Editors’ notes Consistency of different LMs (columns) across topics (rows) on different demographic attributes (panels). Each dot indicates an LM-topic pair, with the color indicating the group to which the model is best aligned, and the size of the dot indicates the strength of this alignment (computed as the ratio of the best and worst subgroup representativeness for that topic, see Appendix B.3 for details). We find significant topic-level inconsistencies, especially for base LMs, and strong educational attainment consistency for RLHF trained LMs. Credit: arXiv (2023). DOI: 10.48550/arxiv.2303.17548
The language models behind ChatGPT and other generative AI are trained on written words that have been culled from libraries, scraped from websites and social media, and pulled from news reports and speech transcripts from across the world. There are 250 billion such words behind GPT-3.5, the model fueling ChatGPT, for instance, and GPT-4 is now here.
Now new research from Stanford University has quantified exactly how well (or, actually, how poorly) these models align with opinions of U.S. demographic groups, showing that language models have a decided bias on hot-button topics that may be out of step with general popular sentiment.
“Certain language models fail to capture the subtleties of human opinion and often simply express the dominant viewpoint of certain groups, while underrepresenting those of other demographic subgroups,” says Shibani Santurkar, a former postdoctoral scholar at Stanford and first author of the study. “They should be more closely aligned.”
In the paper, a research team including Stanford postdoctoral student Esin Durmus, Columbia Ph.D. student Faisal Ladhak, Stanford Ph.D. student Cinoo Lee, and Stanford computer science professors Percy Liang and Tatsunori Hashimoto introduces OpinionQA, a tool for evaluating bias in language models. OpinionQA compares the leanings of language models against public opinion polling.
As one might expect, language models that form sentences by predicting word sequences based on what others have written should automatically reflect popular opinion in the broadest sense. But, Santurkar says, there are two other explanations for the bias. Most newer models have been fine-tuned on human feedback data collected by companies that hire annotators to note which model completions are “good” or “bad.” Annotators’ opinions and even those of the companies themselves can percolate into the models.
For instance, the study shows how newer models have a greater-than-99 percent approval for President Joe Biden, even though public opinion polls show a much more mixed picture. In their work, the researchers also found some populations are underrepresented in the data—those age 65 or older, Mormons, and widows and widowers, just to name a few. The authors assert that to improve credibility, language models should do a better job of reflecting the nuances, the complexities, and the narrow divisions of public opinion.

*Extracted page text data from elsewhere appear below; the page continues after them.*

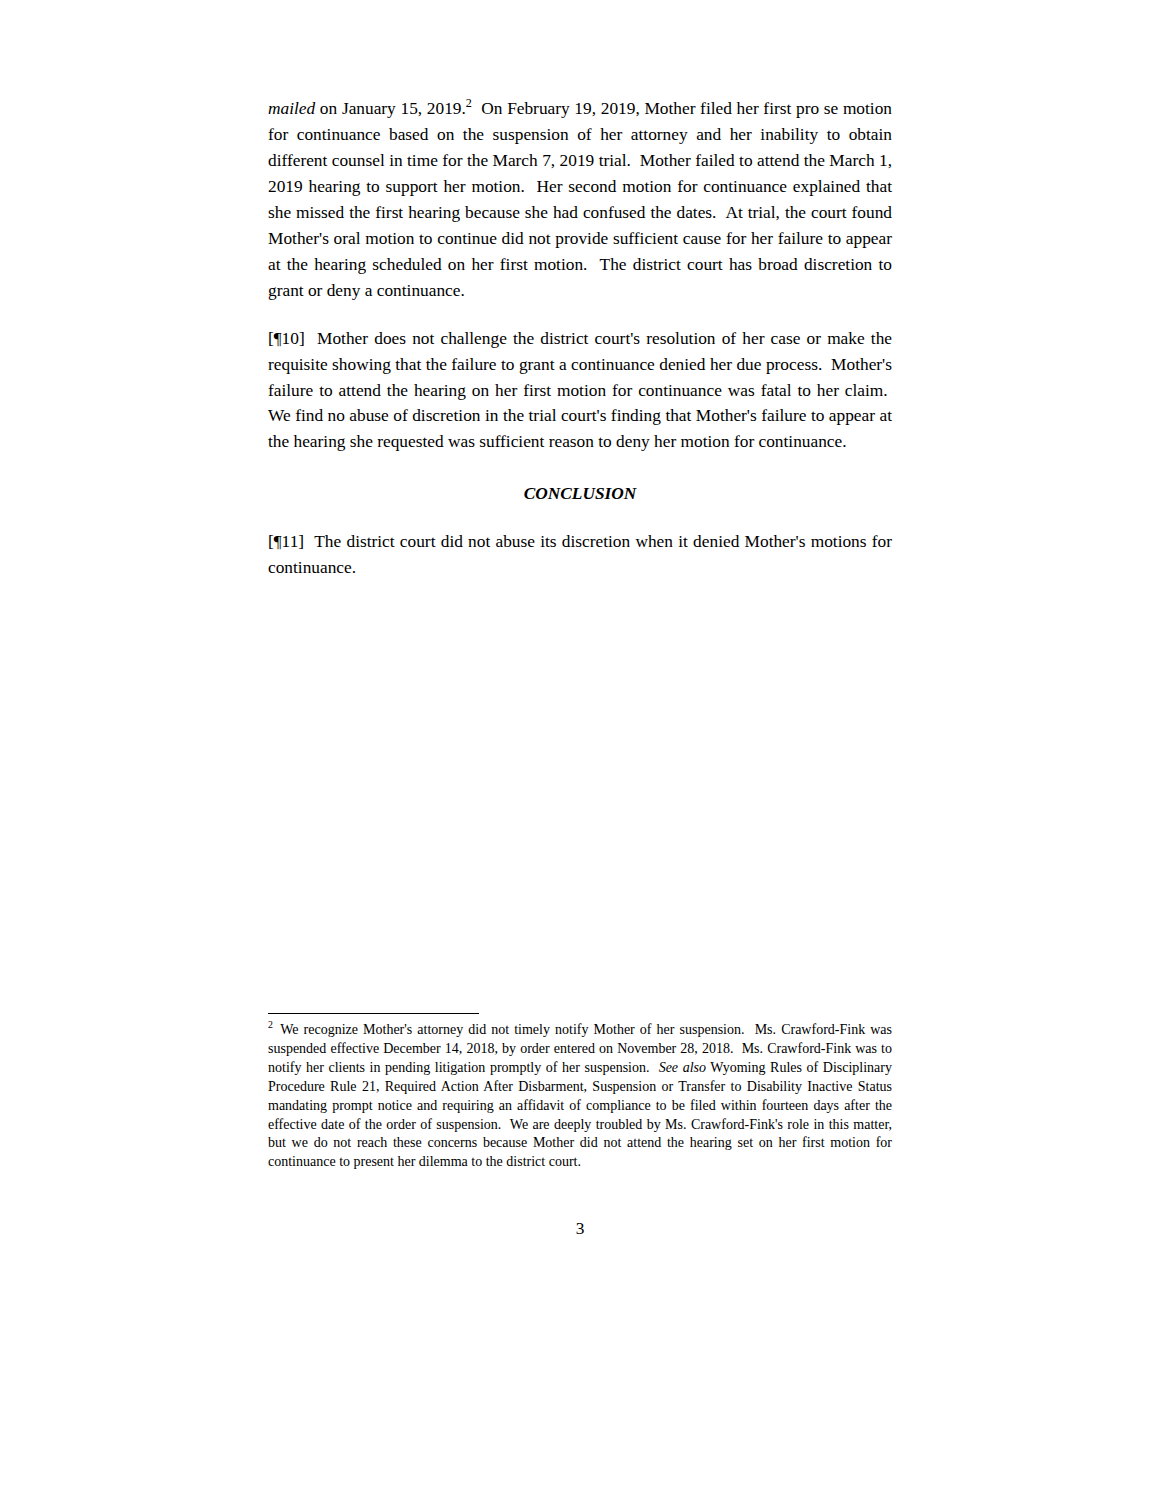mailed on January 15, 2019.2 On February 19, 2019, Mother filed her first pro se motion for continuance based on the suspension of her attorney and her inability to obtain different counsel in time for the March 7, 2019 trial. Mother failed to attend the March 1, 2019 hearing to support her motion. Her second motion for continuance explained that she missed the first hearing because she had confused the dates. At trial, the court found Mother's oral motion to continue did not provide sufficient cause for her failure to appear at the hearing scheduled on her first motion. The district court has broad discretion to grant or deny a continuance.
[¶10] Mother does not challenge the district court's resolution of her case or make the requisite showing that the failure to grant a continuance denied her due process. Mother's failure to attend the hearing on her first motion for continuance was fatal to her claim. We find no abuse of discretion in the trial court's finding that Mother's failure to appear at the hearing she requested was sufficient reason to deny her motion for continuance.
CONCLUSION
[¶11] The district court did not abuse its discretion when it denied Mother's motions for continuance.
2 We recognize Mother's attorney did not timely notify Mother of her suspension. Ms. Crawford-Fink was suspended effective December 14, 2018, by order entered on November 28, 2018. Ms. Crawford-Fink was to notify her clients in pending litigation promptly of her suspension. See also Wyoming Rules of Disciplinary Procedure Rule 21, Required Action After Disbarment, Suspension or Transfer to Disability Inactive Status mandating prompt notice and requiring an affidavit of compliance to be filed within fourteen days after the effective date of the order of suspension. We are deeply troubled by Ms. Crawford-Fink's role in this matter, but we do not reach these concerns because Mother did not attend the hearing set on her first motion for continuance to present her dilemma to the district court.
3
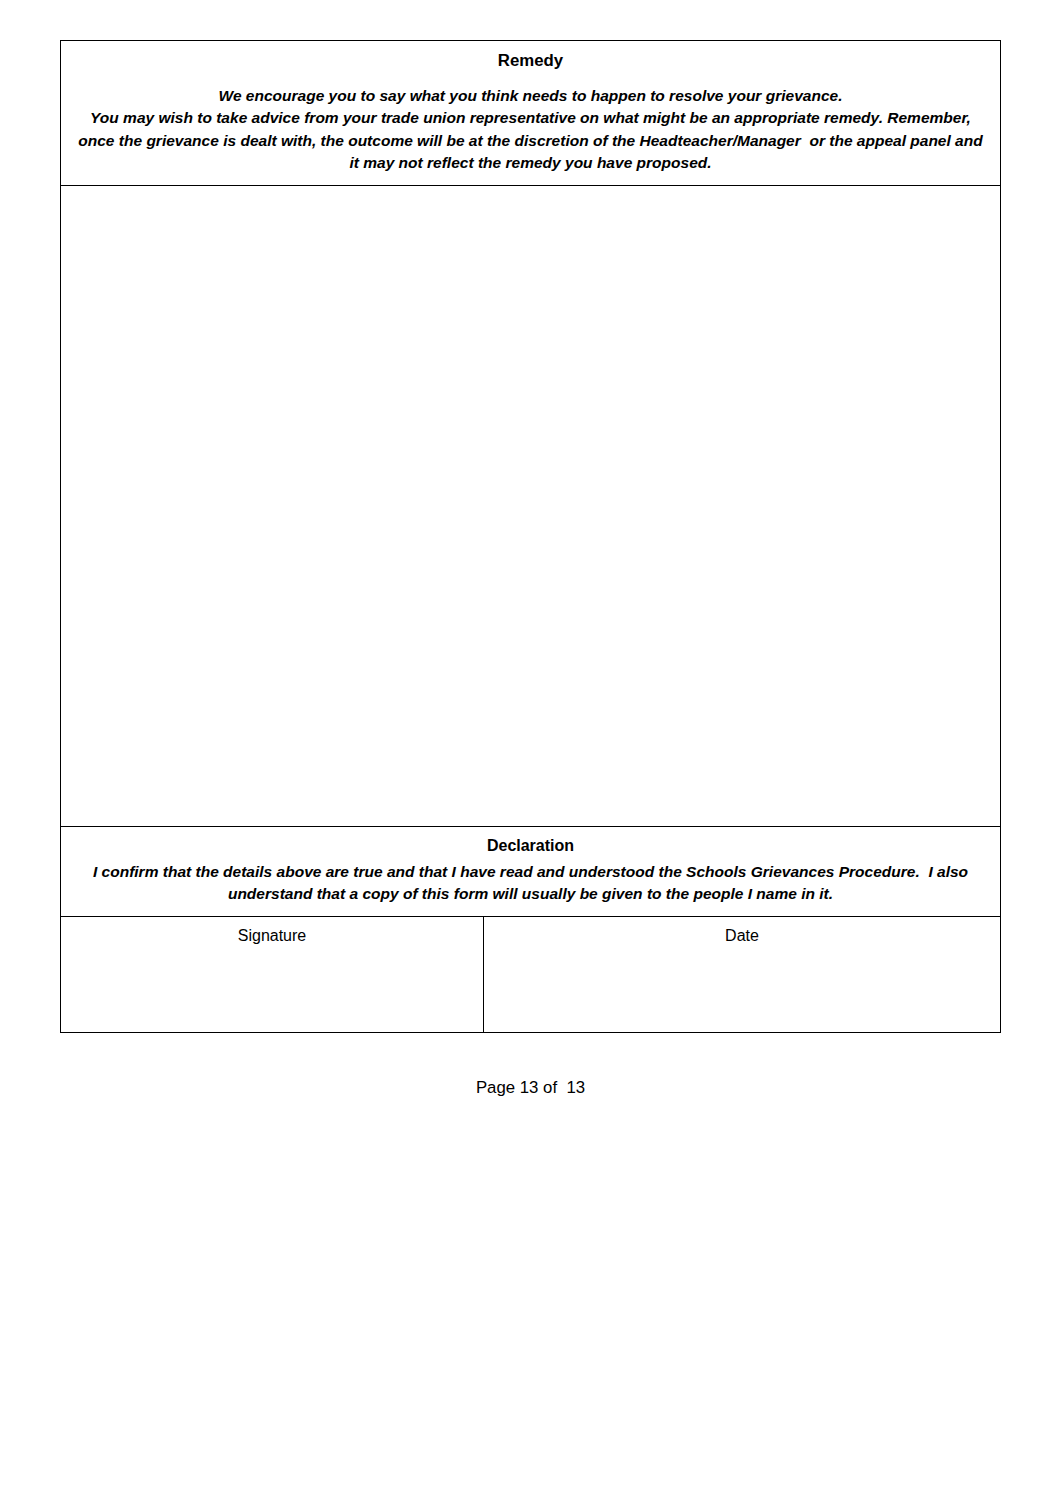| Remedy We encourage you to say what you think needs to happen to resolve your grievance. You may wish to take advice from your trade union representative on what might be an appropriate remedy. Remember, once the grievance is dealt with, the outcome will be at the discretion of the Headteacher/Manager or the appeal panel and it may not reflect the remedy you have proposed. |
| Declaration I confirm that the details above are true and that I have read and understood the Schools Grievances Procedure. I also understand that a copy of this form will usually be given to the people I name in it. |
| Signature | Date |
Page 13 of 13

Aligning to public opinion
The team turned to Pew Research’s American Trends Panels (ATP), a benchmark survey of public opinion, to evaluate nine leading language models. The ATP has nearly 1,500 questions on a broad range of topics, stretching from science and politics to personal relationships. OpinionQA compares language model opinion distribution on each question with that of the general U.S. populace as well as the opinions of no fewer than 60 demographic subgroups, as charted by the ATP.
“These surveys are really helpful in that they are designed by experts who identify topics of public interest and carefully design questions to capture the nuances of a given topic,” Santurkar says. “They also use multiple-choice questions, which avoid certain problems measuring opinion with open-ended questions.”
From those comparisons, OpinionQA calculates three metrics of opinion alignment. First, representativeness assesses how aligned a language model is with the general population as well as against the 60 demographic cross sections ATP uses. Second, steerability tabulates how well the model can reflect the opinion of a given subgroup when prompted to do so. And third, consistency predicts how steady a model’s opinions are across topics and across time.
High-level findings? All models show wide variation in political and other leanings by income, age, education, etc. For the most part, Santurkar says, models trained on the internet alone tend to be biased toward less educated, lower income, or conservative points of view. Newer models, on the other hand, further refined through curated human feedback tend to be biased toward more liberal, higher educated, and higher income audiences.
“We’re not saying whether either is good or bad here,” Santurkar says. “But it is important to provide visibility to both developers and users that such biases exist.”
Acknowledging that exactly matching the opinions of the general public could represent a problematic goal in itself, the developers of OpinionQA caution that their approach is a tool to help developers assess political biases in their models, not a benchmark of optimal outcomes.
“The OpinionQA dataset is not a benchmark that should be optimized. It is helpful in identifying and quantizing where and how language models are mis-aligned with human opinion and how models often don’t adequately represent certain subgroups,” Santurkar says. “More broadly, we hope it can spark a conversation in the field about the importance and the value of bringing language models into better alignment with public opinion.”
The findings are published on the arXiv preprint server.